Il s’était inventé cet étrange appareil pour pouvoir être toujours assis et toujours attentif aux blagues des autres. Au reste, il suffisait de lui dire bonjour pour qu’il éclatât de rire. Il eut la permission de conserver son étrange attelage quand il fut réquisitionné. La guerre était à nos portes et lui était toujours souriant.

On décida en haut lieu que son rôle pouvait être déterminant et on le plaça sur une plage, presque en face des lignes ennemies. La photo ci-dessus témoigne de l’originalité de la manœuvre. Elle a été prise par le camp adverse au moment où il répondait à la question fameuse : « Was ist los ? », que l’on pourrait imparfaitement traduire par un guttural : « Qu’est-ce que c’est que ce truc-là ? ».

Probablement surpris par le ton – Jacques ne connaissait rien aux langues étrangères –, il eut cette réponse franche et profondément française : « Bonjour, ça va ? », qui acheva de déstabiliser l’adversaire.

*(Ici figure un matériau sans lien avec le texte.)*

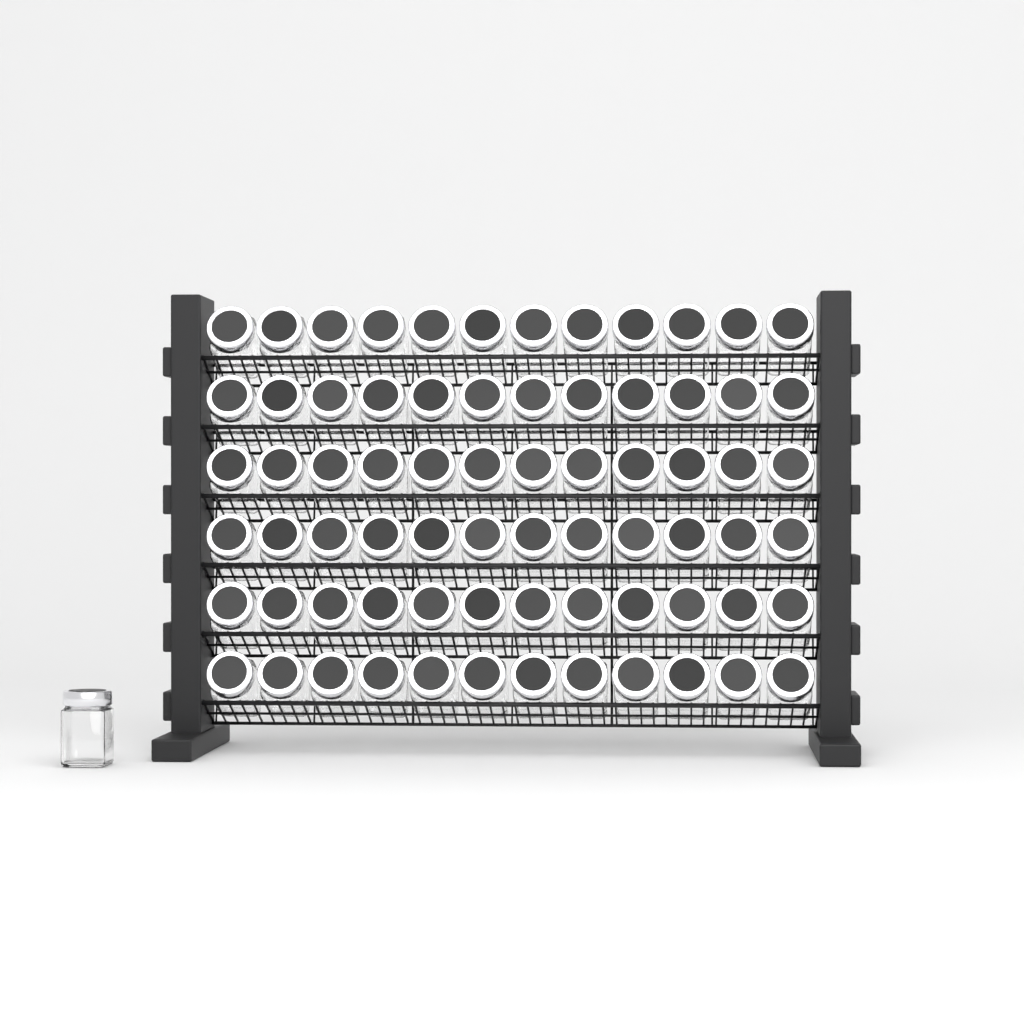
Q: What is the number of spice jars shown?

Et comme à chaque question qu’il ne comprenait pas, il répondait systématiquement par des grands sourires et même par des petits cris de joie, nos ennemis conclurent à la possibilité d’une trêve. Seule la paix, pensèrent-ils, pouvait apporter un tel contentement.

Ce qui commença en interrogatoire se poursuivit en accolades. Jacques toujours hilare ne sut démentir ces marques de bonne humeur, et, de fil en aiguille, la nouvelle se propagea sur l’ensemble de la ligne de front.

La paix était à nos portes. La guerre n’était ni perdue ni gagnée, mais elle s’estompait dans une mine réjouie qui avait conquis les cœurs.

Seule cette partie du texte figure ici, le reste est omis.